Dos hombres subieron al templo a orar; uno fariseo, otro publicano.
No es la única parábola dirigida a quienes se tenían por justos y despreciaban a los demás. La oveja perdida, la moneda perdida, y el hijo perdido, tienen introducción parecida (Lc 15, 1-3).
El fariseo, de pie, oraba en su interior de esta manera: ¡Oh Dios! Te doy gracias porque no soy como los demás.
Este hombre, a los ojos del pueblo, es modelo de lo que debemos ser; a los ojos de Dios, de lo que no debemos ser. Es fácil ser fariseo.
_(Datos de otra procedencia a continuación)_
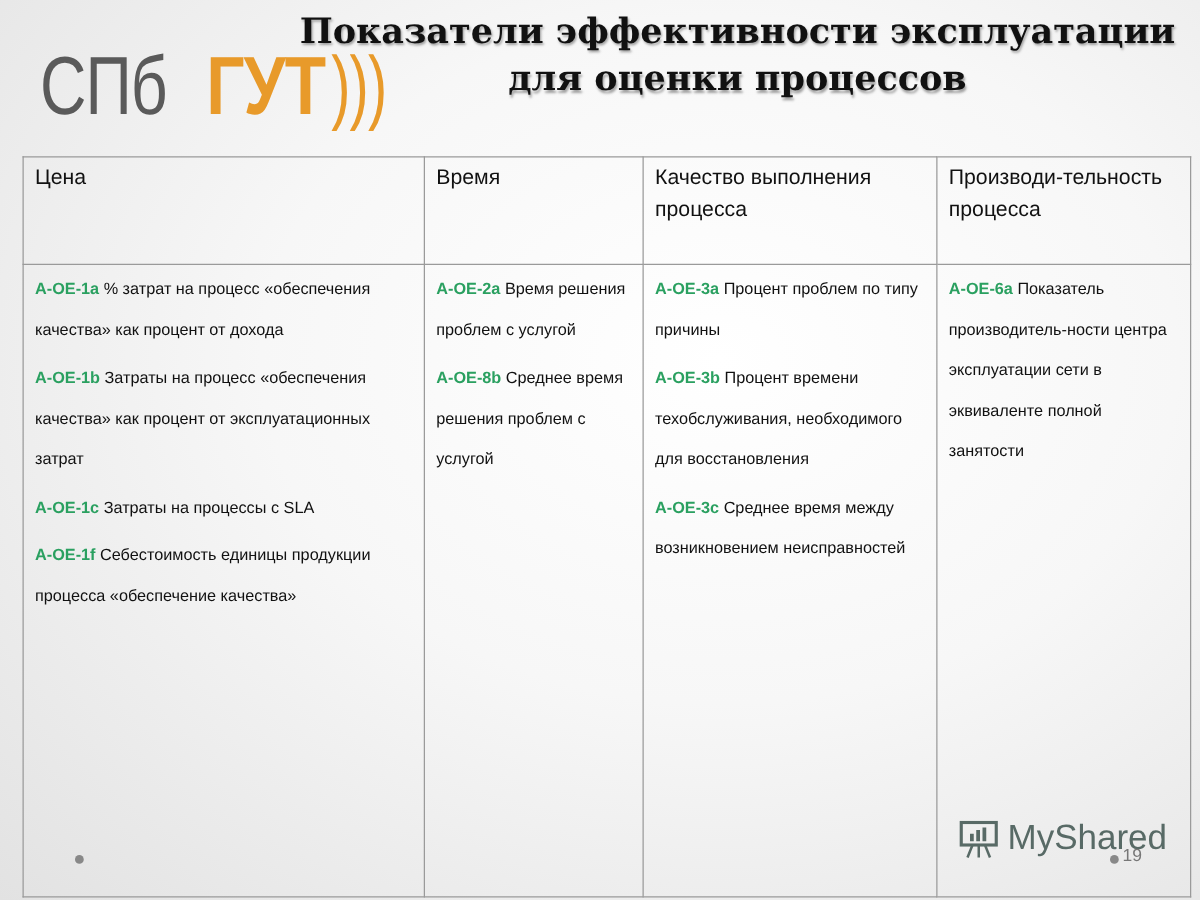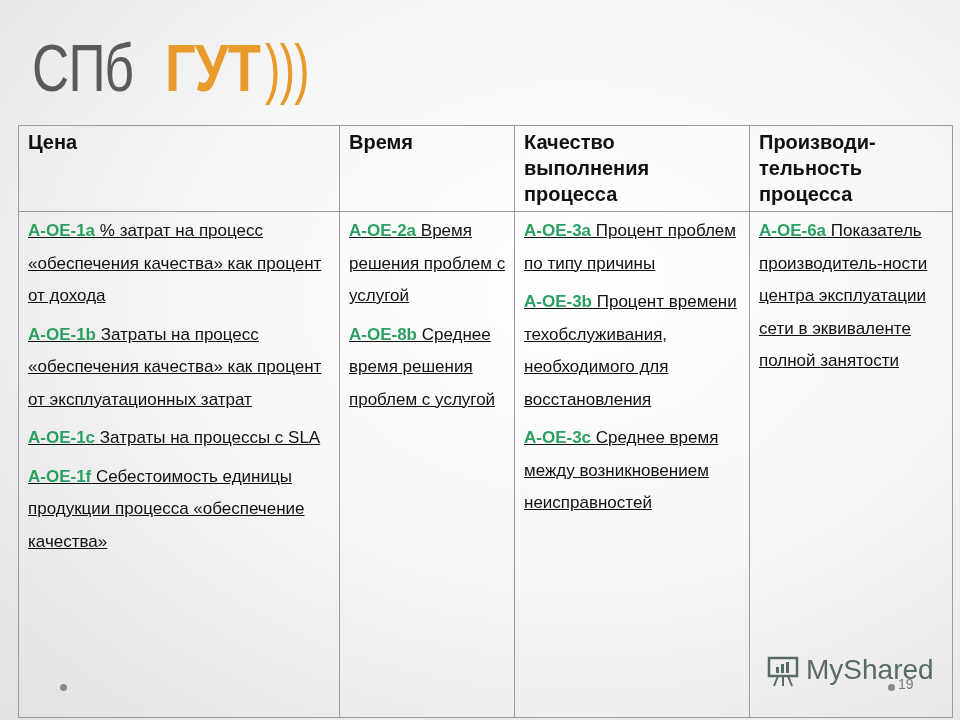--- a/index.html
+++ b/index.html
@@ -24,40 +24,42 @@
   }
   .title div { white-space: nowrap; }
   table {
     position: absolute; left: 18px; top: 125px; width: 934px;
     border-collapse: collapse; table-layout: fixed;
   }
   td, th {
     border: 1.5px solid #9a9a9a; vertical-align: top; text-align: left;
     padding: 3px 8px 0 9px; color: #111;
   }
-  th { height: 82px; font-weight: bold; font-size: 20px; line-height: 26px; }
-  td { height: 502px; font-size: 17px; line-height: 32.5px; text-decoration: underline; }
+  th { height: 82px; font-weight: normal; font-size: 17px; line-height: 26px; }
+  td { height: 502px; font-size: 13px; line-height: 32.5px; }
   .entry { margin-bottom: 6px; }
   .code { color: #2aa060; font-weight: bold; }
   .watermark {
     position: absolute; left: 766px; top: 654px; height: 40px;
     color: #586a66; font-size: 28px; display: flex; align-items: flex-start; gap: 6px;
   }
   .pagenum { position: absolute; left: 898px; top: 676px; font-size: 14px; color: #777; }
   .dot { position: absolute; width: 7px; height: 7px; border-radius: 50%; background: #888; }
 </style>
 </head>
 <body>
 
 <div class="logo">
   <span class="spb">СПб</span>
   <span class="gut">ГУТ</span><span class="waves">)))</span>
 </div>
 
 <div class="title">
+  <div>Показатели эффективности эксплуатации</div>
+  <div>для оценки процессов</div>
 </div>
 
 <table>
   <colgroup>
     <col style="width:321px">
       <col style="width:175px">
       <col style="width:235px">
       <col style="width:203px">
   </colgroup>
   <thead>

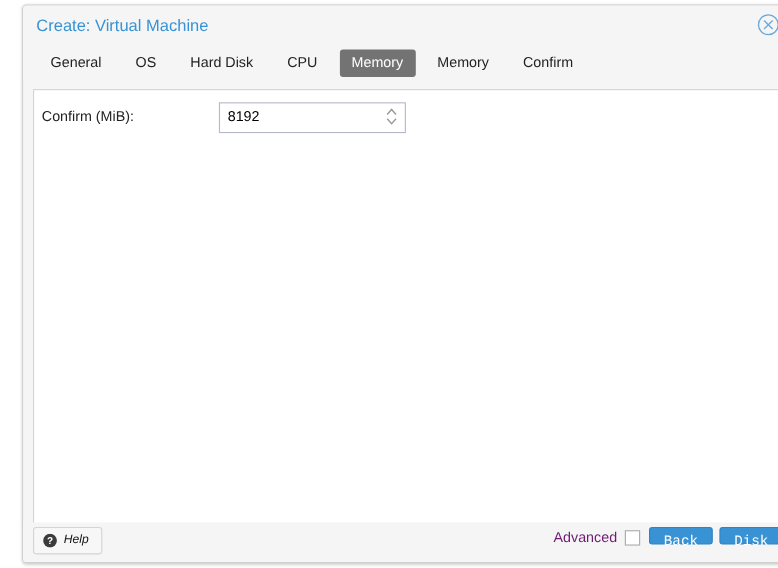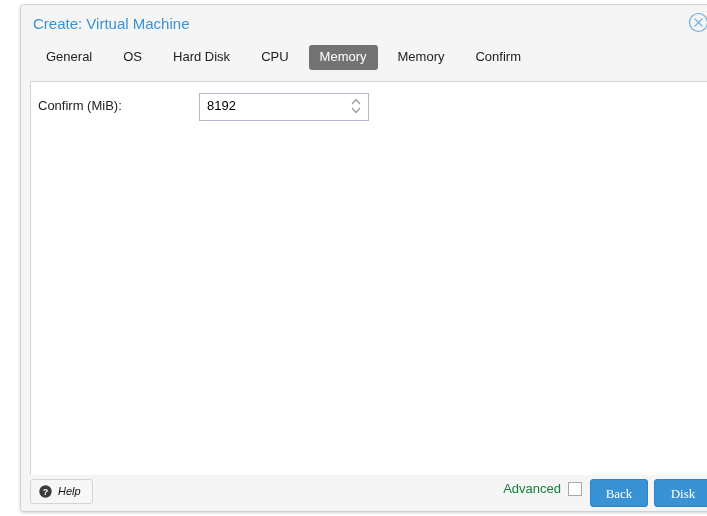--- a/index.html
+++ b/index.html
@@ -165,45 +165,45 @@
   #advanced-group {
     position: absolute;
     right: 136px;
     top: 6px;
     display: flex;
     align-items: center;
     cursor: pointer;
   }
   #advanced-label {
     font-size: 13px;
-    color: #15803d;
+    color: #701a75;
     margin-right: 7px;
     white-space: nowrap;
   }
   #advanced-checkbox {
     width: 14px;
     height: 14px;
     box-sizing: border-box;
     background: #ffffff;
     border: 1px solid #a8a8a8;
     cursor: pointer;
   }
 
   .nav-button {
     position: absolute;
     top: 4px;
     width: 58px;
-    height: 28px;
+    height: 16px;
     box-sizing: border-box;
     background: #3892d4;
     border: 1px solid #2f83c2;
     border-radius: 3px;
     color: #ffffff;
     font-size: 13px;
-    font-family: Liberation Serif, serif;
+    font-family: Liberation Mono, monospace;
     cursor: pointer;
     padding: 0;
     line-height: 23px;
     text-align: center;
   }
   #back-button { right: 70px; }
   #next-button { right: 6px; }
 </style>
 </head>
 <body>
Lo somos, por ejemplo, cuando calificamos a personajes de la política o de la farándula como escoria de la sociedad.
No podemos dudar de la sinceridad del fariseo; dice lo que siente. Se siente tan bien consigo mismo, y no encuentra razón para preguntar a Dios cómo se siente con él. La complacencia le ciega.
En cambio el publicano, manteniéndose a distancia, no se atrevía ni a alzar los ojos al cielo…
Este hombre, a los ojos del pueblo, es modelo de lo que no debemos ser; a los ojos de Dios, de lo que debemos ser. Es fácil ser publicano. Lo somos, por ejemplo, cuando estamos hartos de nuestros pecados; por mucho que lo intentamos, no desaparecen. A Él no le disgustan tanto como a nosotros porque son la mejor oportunidad para acercarnos a Él. Siente predilección por nosotros cuando nos ve débiles y heridos.
Os digo que éste bajó a su casa justificado y aquel no.
Se ha reconocido pecador. Nada más. Y se sabe perdonado. Sabe que su mérito no es otro que la misericordia de Dios: El que se gloría, que se gloríe en el Señor (1 Cor 1, 31).